Quote all of the data exactly as given. Skip every picture it contains.

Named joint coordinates
----------
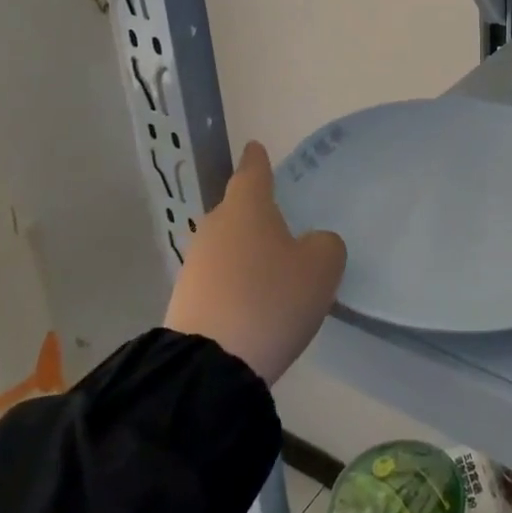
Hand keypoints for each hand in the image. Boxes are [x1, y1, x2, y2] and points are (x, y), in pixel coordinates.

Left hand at [165, 142, 345, 383]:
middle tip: (280, 219)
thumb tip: (310, 244)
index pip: (253, 173)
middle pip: (237, 210)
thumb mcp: (322, 266)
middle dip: (255, 211)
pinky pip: (219, 277)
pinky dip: (236, 281)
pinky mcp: (186, 300)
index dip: (257, 160)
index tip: (255, 146)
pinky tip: (254, 300)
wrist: (212, 365)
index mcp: (247, 208)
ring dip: (246, 250)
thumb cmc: (272, 299)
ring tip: (272, 268)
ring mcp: (195, 265)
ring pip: (227, 245)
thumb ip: (325, 244)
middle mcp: (215, 228)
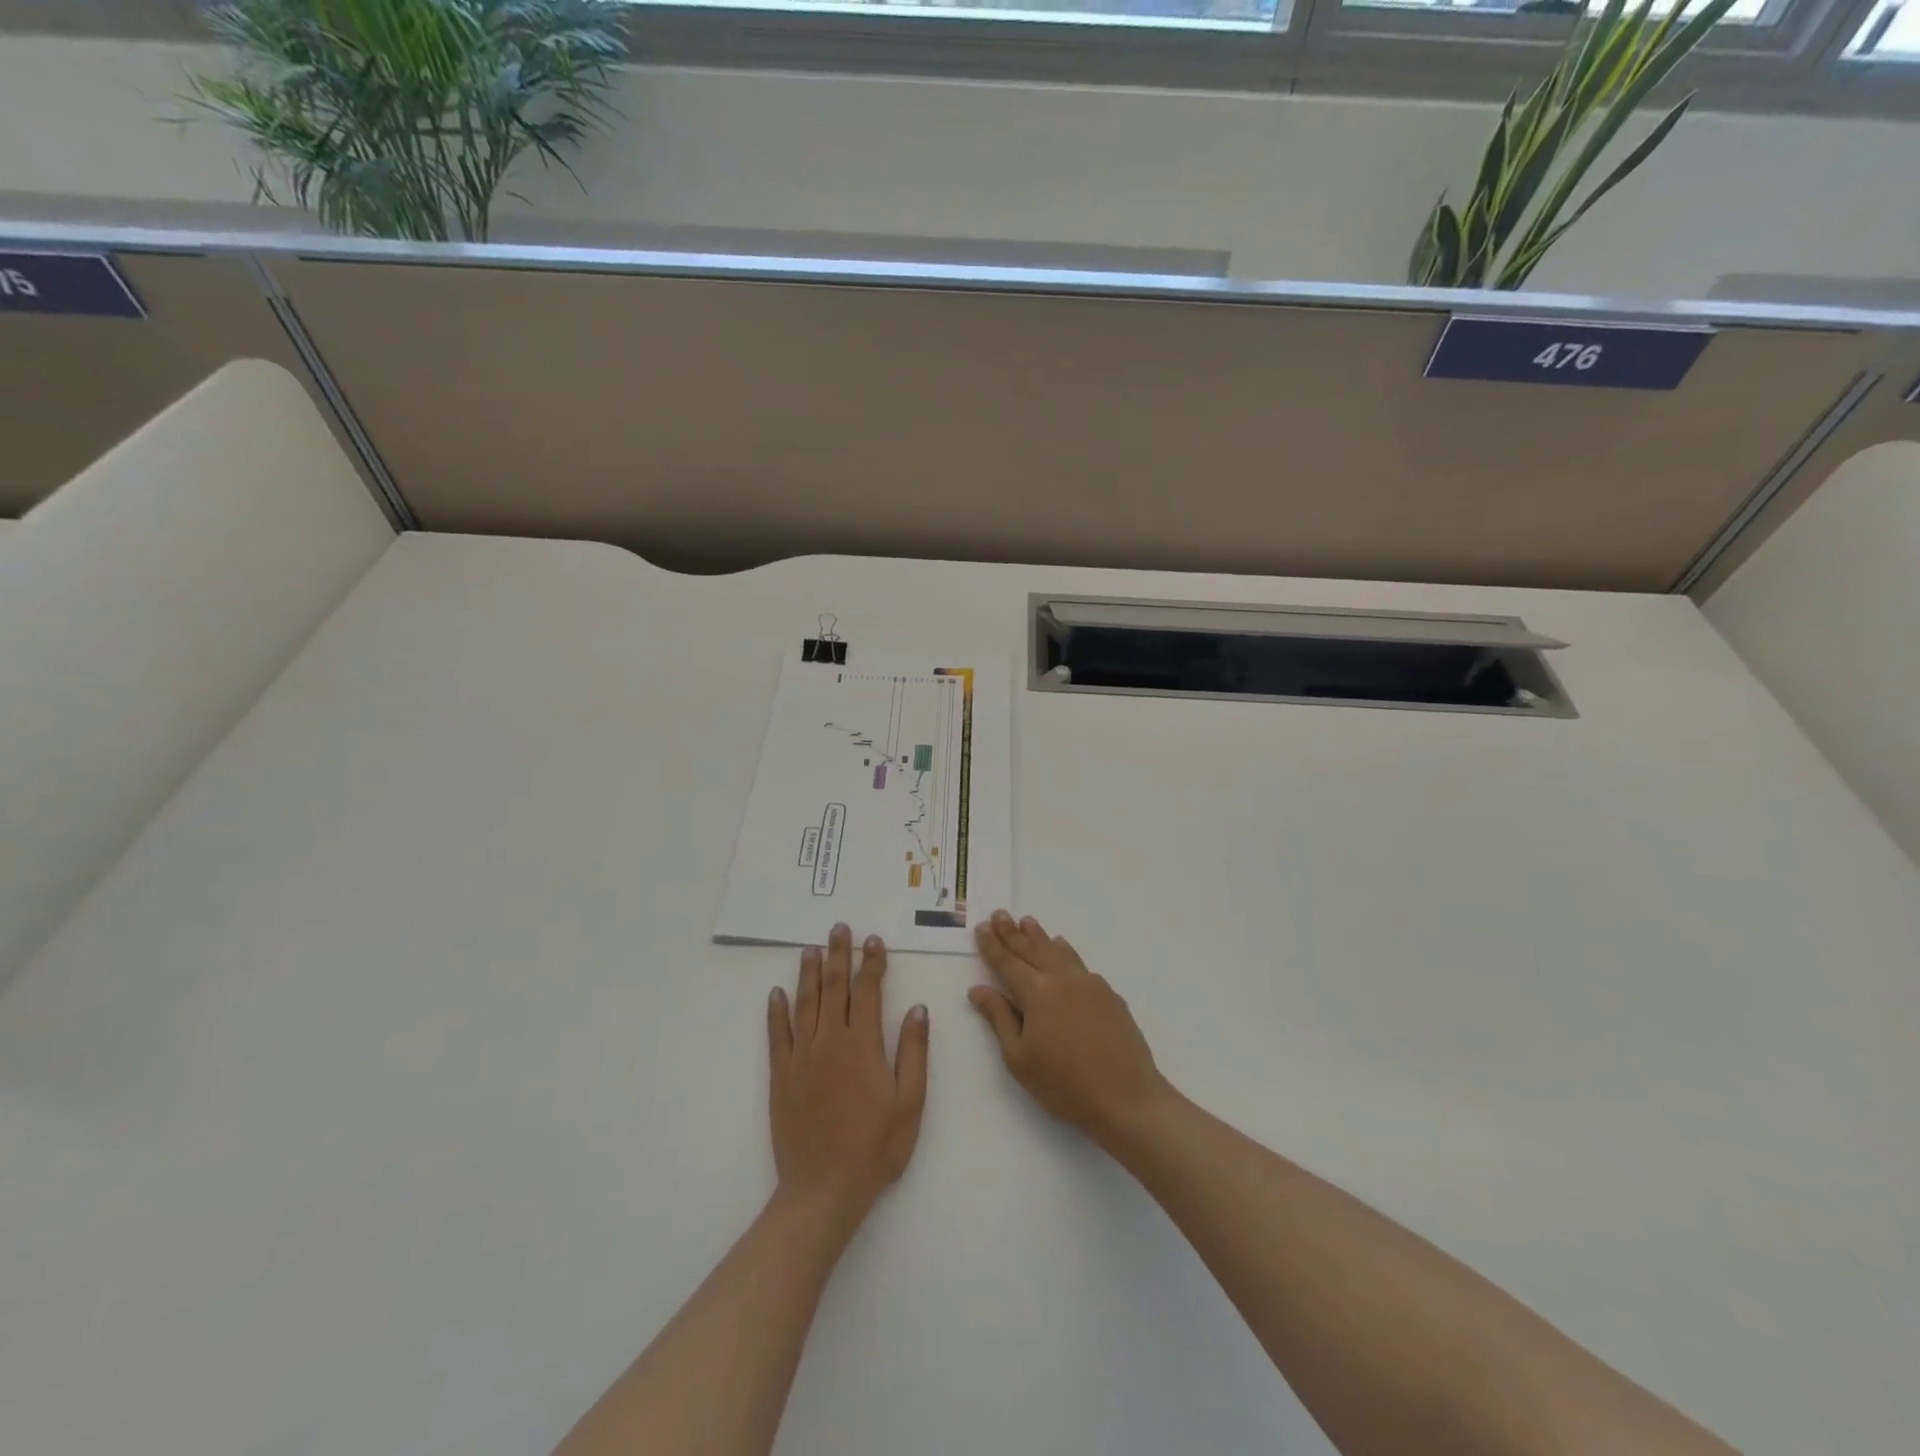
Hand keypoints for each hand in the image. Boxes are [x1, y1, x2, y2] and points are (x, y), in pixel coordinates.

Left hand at [768, 924, 929, 1232]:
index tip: (873, 940)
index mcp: (863, 1045)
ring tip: (811, 948)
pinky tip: (777, 993)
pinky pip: (777, 1035)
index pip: (867, 991)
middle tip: (839, 928)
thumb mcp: (910, 1102)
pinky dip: (777, 1011)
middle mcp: (830, 1042)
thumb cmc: (876, 1148)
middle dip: (838, 954)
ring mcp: (801, 1057)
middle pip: (834, 988)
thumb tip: (917, 1008)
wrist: (824, 1189)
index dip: (871, 963)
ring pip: (804, 1004)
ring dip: (809, 973)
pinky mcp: (781, 1076)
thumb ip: (913, 1051)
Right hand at [970, 910, 1171, 1144]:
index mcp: (1036, 993)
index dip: (992, 945)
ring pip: (1058, 951)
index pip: (1007, 962)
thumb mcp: (1019, 1058)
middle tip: (1000, 914)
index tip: (982, 927)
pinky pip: (1080, 964)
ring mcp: (1089, 984)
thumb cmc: (1064, 1084)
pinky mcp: (1109, 994)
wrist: (1127, 1097)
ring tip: (1028, 922)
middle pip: (1032, 949)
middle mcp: (1062, 979)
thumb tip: (978, 989)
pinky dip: (1065, 952)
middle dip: (1013, 932)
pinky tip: (1063, 949)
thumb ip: (999, 1018)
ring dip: (1040, 936)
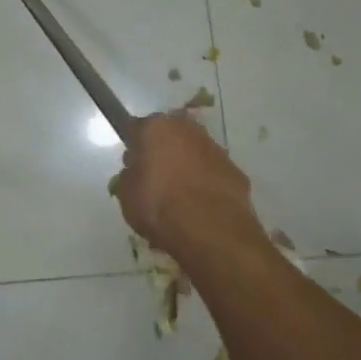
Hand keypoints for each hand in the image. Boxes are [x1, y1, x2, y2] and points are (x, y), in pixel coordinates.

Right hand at [113, 113, 267, 265]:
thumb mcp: (126, 194)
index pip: (136, 128)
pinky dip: (205, 182)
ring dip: (185, 165)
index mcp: (156, 128)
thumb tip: (137, 171)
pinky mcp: (235, 170)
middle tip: (154, 178)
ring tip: (179, 195)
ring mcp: (214, 148)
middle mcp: (187, 129)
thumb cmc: (159, 206)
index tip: (131, 165)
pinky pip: (211, 172)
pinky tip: (199, 205)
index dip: (133, 147)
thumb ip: (129, 175)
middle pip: (169, 135)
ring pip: (193, 152)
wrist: (212, 231)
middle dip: (162, 151)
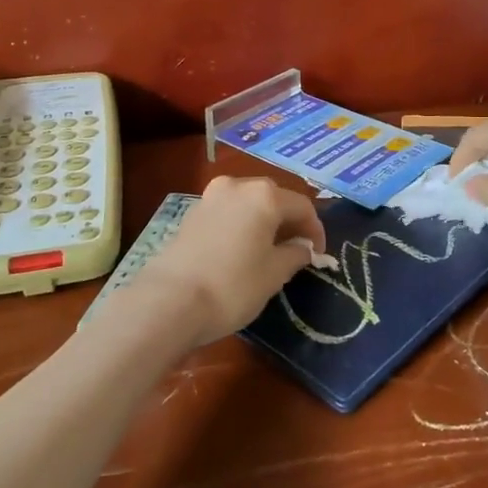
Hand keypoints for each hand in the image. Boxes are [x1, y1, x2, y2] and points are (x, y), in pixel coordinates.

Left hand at [137, 175, 324, 346]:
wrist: (170, 301)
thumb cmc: (232, 286)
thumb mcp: (274, 274)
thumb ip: (295, 254)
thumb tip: (302, 247)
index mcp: (264, 195)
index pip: (302, 206)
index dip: (315, 230)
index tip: (318, 255)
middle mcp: (237, 186)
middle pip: (274, 198)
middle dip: (288, 222)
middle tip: (296, 251)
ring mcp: (211, 197)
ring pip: (249, 204)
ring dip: (264, 222)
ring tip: (269, 252)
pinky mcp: (192, 213)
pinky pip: (228, 213)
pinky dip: (241, 225)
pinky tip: (241, 251)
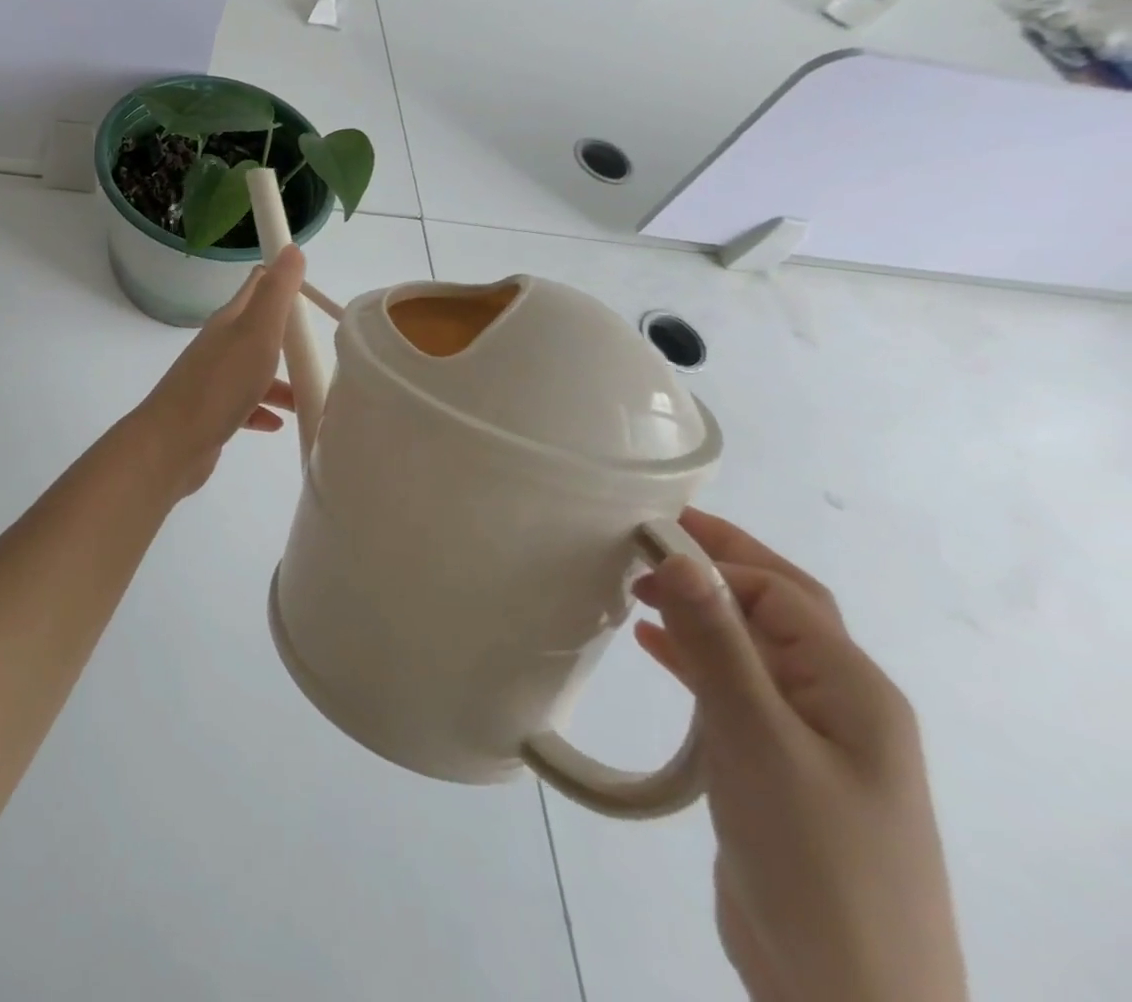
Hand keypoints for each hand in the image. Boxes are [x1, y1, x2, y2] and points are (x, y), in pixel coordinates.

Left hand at [129, 245, 304, 498]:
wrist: (172, 443)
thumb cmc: (221, 384)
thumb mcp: (257, 332)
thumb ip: (276, 292)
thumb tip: (290, 249)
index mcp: (230, 321)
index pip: (257, 287)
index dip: (281, 280)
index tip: (311, 288)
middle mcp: (220, 346)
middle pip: (258, 331)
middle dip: (287, 337)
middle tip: (318, 347)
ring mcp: (214, 380)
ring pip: (254, 372)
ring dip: (280, 381)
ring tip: (307, 397)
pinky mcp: (212, 413)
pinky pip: (244, 405)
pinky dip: (262, 410)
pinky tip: (277, 424)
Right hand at [633, 510, 967, 1001]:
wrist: (844, 994)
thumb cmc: (810, 853)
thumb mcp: (756, 738)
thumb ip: (717, 643)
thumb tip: (679, 556)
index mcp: (853, 689)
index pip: (780, 593)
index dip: (715, 556)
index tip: (640, 538)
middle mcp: (840, 705)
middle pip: (778, 610)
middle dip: (719, 564)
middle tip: (648, 533)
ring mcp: (812, 742)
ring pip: (753, 649)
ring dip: (702, 610)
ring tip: (635, 587)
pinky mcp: (779, 770)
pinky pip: (736, 690)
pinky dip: (695, 658)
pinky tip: (652, 648)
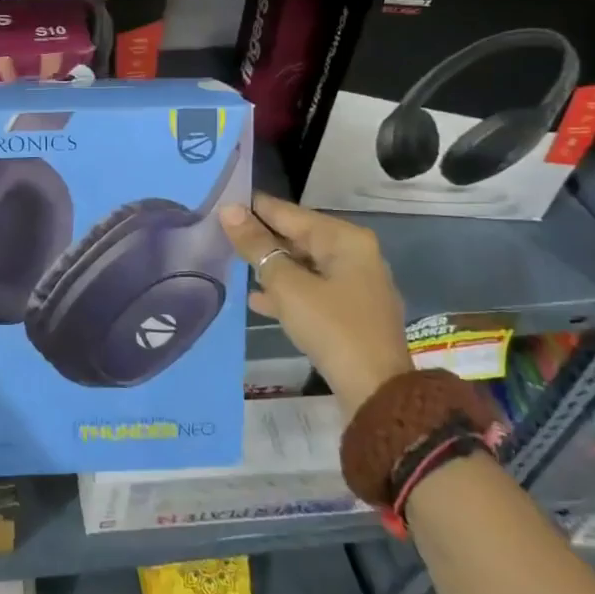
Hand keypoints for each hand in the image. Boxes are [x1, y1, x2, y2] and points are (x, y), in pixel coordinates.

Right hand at [220, 194, 411, 418]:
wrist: (375, 391)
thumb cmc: (331, 327)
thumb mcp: (287, 285)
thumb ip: (257, 246)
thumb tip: (229, 210)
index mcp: (344, 239)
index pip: (289, 212)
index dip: (254, 208)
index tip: (220, 202)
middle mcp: (353, 254)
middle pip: (297, 237)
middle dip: (261, 239)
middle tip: (219, 234)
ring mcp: (353, 284)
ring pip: (302, 265)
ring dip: (270, 267)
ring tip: (231, 264)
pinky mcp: (349, 312)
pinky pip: (310, 290)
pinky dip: (285, 292)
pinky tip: (256, 300)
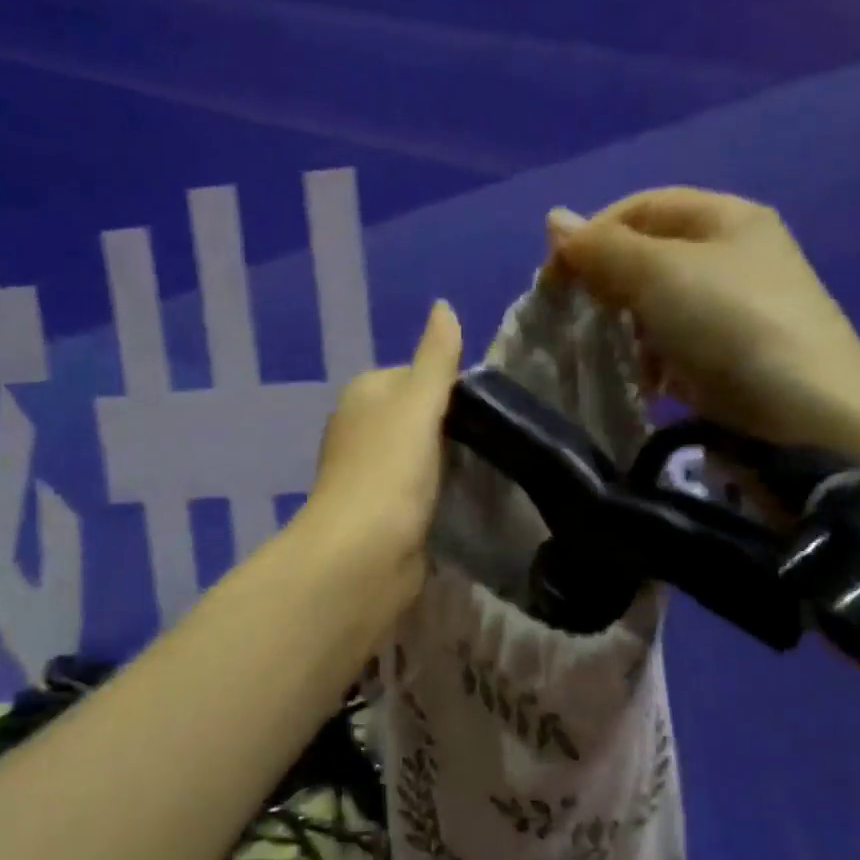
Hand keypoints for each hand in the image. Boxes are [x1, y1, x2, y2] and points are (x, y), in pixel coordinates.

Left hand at [301, 299, 463, 611]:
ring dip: (449, 459)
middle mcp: (361, 429)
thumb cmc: (390, 470)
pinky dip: (441, 490)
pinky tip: (467, 497)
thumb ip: (436, 358)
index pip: (415, 374)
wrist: (363, 555)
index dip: (451, 385)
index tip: (488, 405)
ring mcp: (371, 473)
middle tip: (497, 437)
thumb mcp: (418, 403)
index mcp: (364, 395)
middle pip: (419, 415)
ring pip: (421, 453)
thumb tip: (443, 305)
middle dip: (453, 424)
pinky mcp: (383, 512)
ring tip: (491, 465)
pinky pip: (420, 488)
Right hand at [546, 188, 859, 461]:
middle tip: (578, 318)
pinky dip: (653, 360)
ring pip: (660, 306)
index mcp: (726, 218)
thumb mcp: (660, 274)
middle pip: (650, 256)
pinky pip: (677, 347)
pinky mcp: (734, 359)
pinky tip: (645, 383)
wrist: (807, 419)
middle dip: (607, 284)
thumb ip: (603, 248)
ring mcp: (737, 310)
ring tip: (610, 355)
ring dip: (626, 327)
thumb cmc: (730, 325)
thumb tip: (554, 220)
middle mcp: (735, 256)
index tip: (555, 278)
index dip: (593, 234)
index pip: (642, 207)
----------
== COMPLETED EXERCISE ==
Hand keypoints for each hand in the image. Boxes are [x1, y1, x2, y2] and points are (x, y), in pixel coordinates.

Left hand at [165, 142, 345, 383]:
middle tip: (280, 219)
thumb tip: (310, 244)
index pip: (253, 173)
middle pip: (237, 210)
thumb mcp: (322, 266)
middle dip: (255, 211)
pinky pip: (219, 277)
pinky dip: (236, 281)
pinky mcp: (186, 300)
index dip: (257, 160)
index tip: (255, 146)
pinky tip: (254, 300)
wrist: (212, 365)
index mcp: (247, 208)
ring dip: (246, 250)
thumb cmc: (272, 299)
ring tip: (272, 268)
ring mcp: (195, 265)
ring pip: (227, 245)
thumb ip: (325, 244)
middle mcp: (215, 228)
Hand keypoints for each hand in the image. Boxes are [x1, y1, x2, y2] and points are (x, y), in pixel coordinates.

Left hand at [768, 924, 929, 1232]:
index tip: (873, 940)
index mcp: (863, 1045)
ring tip: (811, 948)
pinky tip: (777, 993)
pinky pip: (777, 1035)
index pip: (867, 991)
middle tip: (839, 928)
thumb mcp: (910, 1102)
pinky dip: (777, 1011)
middle mcp: (830, 1042)
thumb cmc: (876, 1148)
middle dip: (838, 954)
ring mcp: (801, 1057)
middle pip: (834, 988)
thumb tip: (917, 1008)
wrist: (824, 1189)
index dip: (871, 963)
ring pip: (804, 1004)
ring dip: (809, 973)
pinky mcp: (781, 1076)
thumb ip: (913, 1051)
Right hand at [970, 910, 1171, 1144]:
index mcp: (1036, 993)
index dip: (992, 945)
ring pip: (1058, 951)
index pip: (1007, 962)
thumb mcp: (1019, 1058)
middle tip: (1000, 914)
index tip: (982, 927)
pinky pip: (1080, 964)
ring mcp: (1089, 984)
thumb cmc: (1064, 1084)
pinky mcp: (1109, 994)
wrist: (1127, 1097)
ring tip: (1028, 922)
middle pip: (1032, 949)
middle mcp: (1062, 979)
thumb tip: (978, 989)
pinky dip: (1065, 952)
middle dip: (1013, 932)
pinky tip: (1063, 949)
thumb ip: (999, 1018)
ring dip: (1040, 936)
Hand keypoints for each hand in the image. Boxes are [x1, y1, x2, y2] and points are (x, y), in pixel coordinates.

Right hand at [113, 113, 267, 265]:
thumb mcp: (126, 194)
index pip: (136, 128)
pinky dip: (205, 182)
ring dip: (185, 165)
index mcp: (156, 128)
thumb tip: (137, 171)
pinky mcp: (235, 170)
middle tip: (154, 178)
ring tip: (179, 195)
ring mcp: (214, 148)
middle mcp: (187, 129)
thumb cmc: (159, 206)
index tip: (131, 165)
pinky pip: (211, 172)
pinky tip: (199, 205)
index dip: (133, 147)
thumb ip: (129, 175)
middle pip: (169, 135)
ring pip: (193, 152)
wrist: (212, 231)
middle dip: (162, 151)
Hand keypoints for each hand in the image. Boxes are [x1, y1, x2, y2] and points are (x, y), in pixel coordinates.

Left hand at [137, 175, 324, 346]:
wrist: (170, 301)
thumb cmc: (232, 286)
thumb mcp: (274, 274)
thumb ip: (295, 254)
thumb tip: (302, 247)
index mcp: (264, 195)
index pip: (302, 206)
index dip: (315, 230)
index tip: (318, 255)
middle mcp: (237, 186)
middle pip: (274, 198)
middle dip: (288, 222)
middle tip: (296, 251)
ring mcp: (211, 197)
ring pip: (249, 204)
ring dip: (264, 222)
ring tip: (269, 252)
pinky mcp: (192, 213)
pinky pip: (228, 213)
pinky dip: (241, 225)
pinky tip: (241, 251)
Hand keypoints for each hand in the image. Boxes are [x1, y1, x2, y2] and points are (x, y), in pixel coordinates.

Left hand at [129, 245, 304, 498]:
wrist: (172, 443)
thumb cmc: (221, 384)
thumb mcp: (257, 332)
thumb ip: (276, 292)
thumb tip: (290, 249)
index mcp: (230, 321)
index pip: (257, 287)
index dip: (281, 280)
index tip: (311, 288)
middle mcp: (220, 346)
middle pip: (258, 331)
middle dip: (287, 337)
middle tip: (318, 347)
ring mcp: (214, 380)
ring pip: (254, 372)
ring dip: (280, 381)
ring tip: (307, 397)
pinky mcp: (212, 413)
pinky pip: (244, 405)
pinky dip: (262, 410)
pinky tip: (277, 424)
Right hand at [633, 510, 967, 1001]:
wrist: (844, 994)
thumb cmc: (810, 853)
thumb mcp: (756, 738)
thumb ip: (717, 643)
thumb tip: (679, 556)
index mcp: (853, 689)
index pip: (780, 593)
index dip: (715, 556)
index tip: (640, 538)
middle mcp: (840, 705)
middle pip: (778, 610)
middle dip: (719, 564)
middle tip: (648, 533)
ring mcp: (812, 742)
ring pip: (753, 649)
ring dip: (702, 610)
ring tip: (635, 587)
pinky mcp: (779, 770)
pinky pip: (736, 690)
pinky dip: (695, 658)
pinky tip: (652, 648)
Hand keypoints for each hand in the image. Boxes are [x1, y1, x2, y2] and points are (x, y), in pixel coordinates.

Right hand at [220, 194, 411, 418]:
wrist: (375, 391)
thumb cmc: (331, 327)
thumb mcp: (287, 285)
thumb ip: (257, 246)
thumb tip: (229, 210)
index mcp: (344, 239)
index pip: (289, 212)
index dip: (254, 208)
index tip: (220, 202)
middle mcp: (353, 254)
middle pip: (297, 237)
middle dip: (261, 239)
middle tip: (219, 234)
ring mcp: (353, 284)
ring pip: (302, 265)
ring dip: (270, 267)
ring tip: (231, 264)
pinky mcp: (349, 312)
pinky pip: (310, 290)
pinky dip: (285, 292)
pinky tip: (256, 300)
Hand keypoints for each hand in the image. Boxes are [x1, y1, x2, y2] and points are (x, y), in pixel coordinates.

Left hand at [301, 299, 463, 611]:
ring dip: (449, 459)
middle mcp: (361, 429)
thumb cmc: (390, 470)
pinky dip: (441, 490)
pinky tip: (467, 497)
thumb ip: (436, 358)
index pip: (415, 374)
wrist: (363, 555)
index dip: (451, 385)
index tip: (488, 405)
ring mcp: (371, 473)
middle tip: (497, 437)
thumb mcp: (418, 403)
index mcp: (364, 395)
middle pip: (419, 415)
ring pip: (421, 453)
thumb tip: (443, 305)
middle dip: (453, 424)
pinky mcp: (383, 512)
ring tip: (491, 465)
pinky pip: (420, 488)
Right hand at [546, 188, 859, 461]:
middle tip: (578, 318)
pinky dip: (653, 360)
ring pip: (660, 306)
index mcp: (726, 218)
thumb mcp: (660, 274)
middle pip: (650, 256)
pinky pip: (677, 347)
pinky mcp: (734, 359)
pinky tip: (645, 383)
wrist: (807, 419)
middle dip: (607, 284)
thumb ip: (603, 248)
ring mcp: (737, 310)
ring tip: (610, 355)
ring dip: (626, 327)
thumb cmc: (730, 325)
thumb tip: (554, 220)
middle mcp: (735, 256)
index tip: (555, 278)
index dip: (593, 234)
index pip: (642, 207)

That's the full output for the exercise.